▶ [Texto]:
A Transição Urbana, sem dúvida, influenciou muito a Transição Demográfica, sendo que as primeiras abordagens teóricas da Transição Demográfica tiveram origem na Teoria da Modernização. De forma bastante resumida a Teoria da Modernização diz que os ganhos de produtividade da economia possibilitaram o aumento da oferta de bens e serviços, especialmente alimentos, educação e saúde, criando as condições para a queda das taxas de mortalidade. A fecundidade permaneceu alta em decorrência das doutrinas religiosas, dos códigos morais e dos costumes comunitáros e familiares da sociedade tradicional. Porém, com o advendo da sociedade moderna mudam-se a relação custo/benefício dos filhos, os costumes e os velhos tabus e preconceitos são superados, passado a haver um controle generalizado da fecundidade. No primeiro momento existe uma aceleração do crescimento vegetativo da população, mas com a continuidade de queda das taxas de natalidade o crescimento natural diminui, podendo até se tornar negativo.

As abordagens mais simplistas identificam a Transição Urbana como a passagem de uma sociedade tradicional (ou feudal) para a sociedade moderna (ou urbana e industrial). De maneira ainda mais simples, se diz que a Transição Urbana foi a causa principal da Transição Demográfica. Na verdade as duas Transicões se auto-influenciam e se reforçam, convivendo no mesmo espaço e tempo e só em pequena parte podem ser entendidas como fazendo parte dos desdobramentos daquilo que o Marquês de Condorcet chamava de “perfectibilidade humana”. Além disto, é preciso distinguir o processo de Modernização dos processos de Ocidentalização e de Secularização e entender o processo que Weber chamava de “desencantamento do mundo”.

A transição demográfica pode acontecer em sociedades predominantemente rurais. A Tailandia é um caso típico. Mas o exemplo mais significativo é o da China que assistiu a Transição Demografica antes da Transição Urbana. Segundo dados da ONU a área rural da China absorvia mais de 2/3 da população chinesa quando se deu a grande queda da fecundidade nos anos 1970, antes da dacroniana política de filho único, de 1979. Não foi a urbanização que derrubou as taxas de fecundidade na China. Ao contrário, foi a Transição Demográfica – juntamente com as reformas econômicas – que possibilitou a Transição Urbana e a diminuição das barreiras à migração rural-urbana (flexibilização do sistema de registro de residência conhecido como “hukou”).

Como mostrou Caldwell, a Transição Demográfica depende da reversão do fluxo intergeracional de riquezas entre as gerações. Esta reversão é ajudada pela Modernização (urbanização e industrialização), pela Ocidentalização e pela Secularização. Mas principalmente está relacionada com as mudanças na estrutura familiar e nas relações entre os gêneros e as gerações. A Transição Demográfica não é uma consequência deterministica da Transição Urbana.

▶ [Objetivos]:
#1 Liste todos os pensadores citados nominalmente no texto sobre as transições urbana e demográfica.
#2 Reescreva em forma de lista o parágrafo do texto sobre as transições urbana e demográfica que começa com "A transição demográfica pode acontecer", mantendo seus fatos principais.
#3 Prossiga o texto sobre as transições urbana e demográfica a partir do ponto em que ele termina.
O material apresentado a seguir não tem relação com o texto.

▶ [Dados fornecidos]:
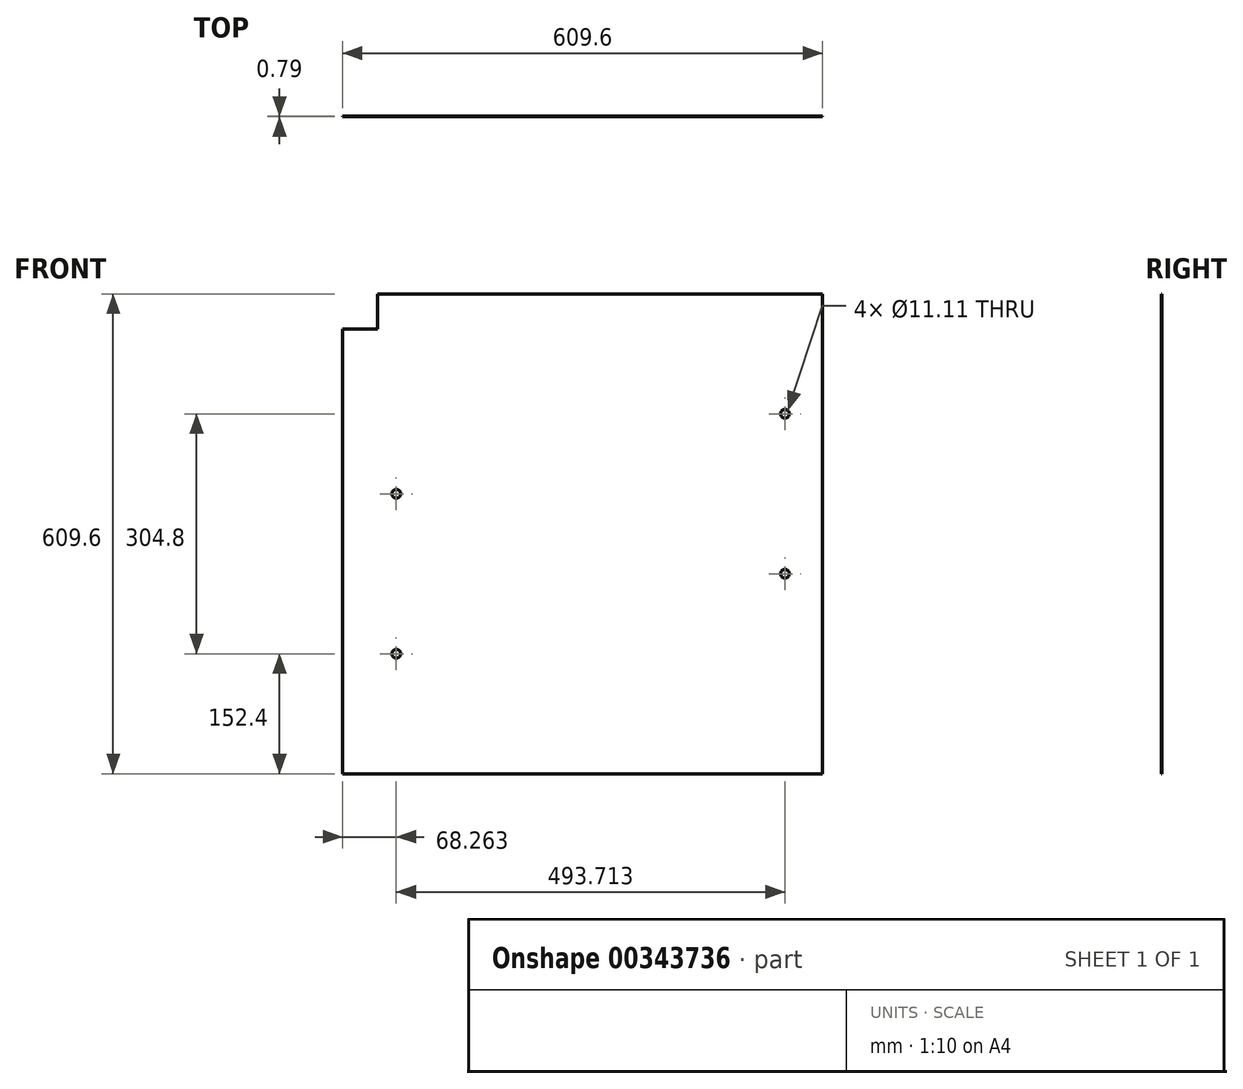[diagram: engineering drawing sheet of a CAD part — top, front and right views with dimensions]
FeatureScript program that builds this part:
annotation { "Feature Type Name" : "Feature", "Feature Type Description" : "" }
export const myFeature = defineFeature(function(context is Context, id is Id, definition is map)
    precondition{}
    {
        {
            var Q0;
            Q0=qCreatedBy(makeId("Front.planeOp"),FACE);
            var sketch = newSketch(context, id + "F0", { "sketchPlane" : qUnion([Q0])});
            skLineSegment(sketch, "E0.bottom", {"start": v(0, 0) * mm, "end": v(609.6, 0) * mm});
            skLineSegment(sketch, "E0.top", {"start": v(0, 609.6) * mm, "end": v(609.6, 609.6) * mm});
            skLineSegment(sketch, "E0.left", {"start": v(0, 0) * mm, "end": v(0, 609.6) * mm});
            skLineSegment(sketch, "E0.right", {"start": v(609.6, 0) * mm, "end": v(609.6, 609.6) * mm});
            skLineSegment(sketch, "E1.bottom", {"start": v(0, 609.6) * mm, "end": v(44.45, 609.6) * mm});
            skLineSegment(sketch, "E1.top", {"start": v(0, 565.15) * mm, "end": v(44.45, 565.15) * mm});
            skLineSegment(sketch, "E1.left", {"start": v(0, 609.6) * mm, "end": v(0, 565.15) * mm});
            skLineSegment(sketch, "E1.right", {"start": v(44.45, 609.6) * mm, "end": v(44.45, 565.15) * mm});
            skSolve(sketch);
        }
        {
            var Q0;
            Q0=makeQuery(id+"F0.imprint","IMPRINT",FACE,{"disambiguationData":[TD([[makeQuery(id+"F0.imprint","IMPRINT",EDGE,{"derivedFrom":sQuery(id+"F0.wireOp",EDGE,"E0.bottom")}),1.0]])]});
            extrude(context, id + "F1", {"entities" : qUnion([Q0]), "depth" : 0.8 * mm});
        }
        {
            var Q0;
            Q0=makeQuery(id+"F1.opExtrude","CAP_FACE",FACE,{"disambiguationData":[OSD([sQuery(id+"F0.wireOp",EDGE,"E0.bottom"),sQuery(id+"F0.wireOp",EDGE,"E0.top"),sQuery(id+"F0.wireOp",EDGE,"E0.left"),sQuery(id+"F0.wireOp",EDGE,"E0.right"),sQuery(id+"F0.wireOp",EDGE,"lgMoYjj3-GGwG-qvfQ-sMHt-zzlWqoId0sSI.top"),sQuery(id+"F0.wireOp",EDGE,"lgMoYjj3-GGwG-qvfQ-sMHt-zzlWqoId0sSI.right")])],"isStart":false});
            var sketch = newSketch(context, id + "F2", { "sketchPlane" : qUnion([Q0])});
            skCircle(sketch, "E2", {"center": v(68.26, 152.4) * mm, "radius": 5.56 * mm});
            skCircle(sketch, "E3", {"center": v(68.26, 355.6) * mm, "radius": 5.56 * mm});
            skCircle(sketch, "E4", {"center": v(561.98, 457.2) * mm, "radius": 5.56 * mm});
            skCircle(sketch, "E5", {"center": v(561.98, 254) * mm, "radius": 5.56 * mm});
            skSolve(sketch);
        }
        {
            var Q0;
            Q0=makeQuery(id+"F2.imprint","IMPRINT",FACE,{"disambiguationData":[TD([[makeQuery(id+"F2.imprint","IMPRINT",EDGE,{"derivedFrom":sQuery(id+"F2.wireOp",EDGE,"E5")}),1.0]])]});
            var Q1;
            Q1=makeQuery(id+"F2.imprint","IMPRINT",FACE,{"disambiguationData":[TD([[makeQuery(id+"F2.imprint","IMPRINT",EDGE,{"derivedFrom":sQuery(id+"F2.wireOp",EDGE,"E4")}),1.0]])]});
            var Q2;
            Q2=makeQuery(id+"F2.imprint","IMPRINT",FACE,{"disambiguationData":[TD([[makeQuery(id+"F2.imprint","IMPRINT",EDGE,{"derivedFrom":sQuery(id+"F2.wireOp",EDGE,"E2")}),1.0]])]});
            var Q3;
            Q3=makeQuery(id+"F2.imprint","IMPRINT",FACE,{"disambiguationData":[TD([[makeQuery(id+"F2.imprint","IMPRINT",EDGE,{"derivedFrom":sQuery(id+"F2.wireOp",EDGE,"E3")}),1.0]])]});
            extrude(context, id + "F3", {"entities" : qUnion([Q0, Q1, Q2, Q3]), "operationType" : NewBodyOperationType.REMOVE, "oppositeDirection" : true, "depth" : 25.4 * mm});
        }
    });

▶ [Respostas]:
#1 Marquês de Condorcet, Weber e Caldwell.

#2
- A transição demográfica pode ocorrer em sociedades predominantemente rurais, e a Tailândia é um caso típico.
- O exemplo mais significativo é o da China, onde a Transição Demográfica ocorreu antes da Transição Urbana.
- Segundo dados da ONU, a área rural da China concentrava mais de 2/3 da população do país quando a fecundidade caiu fortemente nos anos 1970, antes da política de filho único, de 1979.
- Na China, não foi a urbanização que derrubou as taxas de fecundidade.
- Ao contrário, a Transição Demográfica, juntamente com as reformas econômicas, possibilitou a Transição Urbana e a diminuição das barreiras à migração rural-urbana, com a flexibilização do sistema de registro de residência conhecido como "hukou".

#3
Também a continuidade da Transição Demográfica não depende do grau de urbanização do pais. A Segunda Transição Demográfica acontece em diversos ambientes urbanos e é explicada pela diversificação dos arranjos familiares. A Terceira Transição Demográfica tem a ver com o processo de retirada da procriação e o crescimento do percentual de pessoas e casais sem filhos. Embora as características da Segunda e da Terceira Transição Demográfica sejam comumente mais encontradas nas áreas urbanas, elas estão presentes também no meio rural. Além disto o rural do século XXI não é o mesmo dos séculos anteriores. O chamado “novo rural” pode ser um espaço – que mesmo fora das cidades – é caracterizado por uma sociabilidade que nada difere da sociabilidade urbana.

Não é impossível se pensar em uma situação em que os países com fecundidade muito abaixo do nível de reposição e com declínio populacional assistam a uma redução de suas populações e áreas urbanas (que concentram as menores famílias) e um aumento percentual relativo de suas populações rurais. Nesta hipótese, teremos as Transições Demográficas influenciando e determinando uma certa reversão da Transição Urbana.

A transição urbana e as transições demográficas são dois fenômenos espaciais e sociais da maior importância. São como dois filhos gêmeos da modernidade e que, ao crescerem, ajudaram a reconfigurar o mundo moderno e, hoje, preparam as bases para uma nova transição ainda mais importante: a transição da economia de alto carbono para a de baixo carbono.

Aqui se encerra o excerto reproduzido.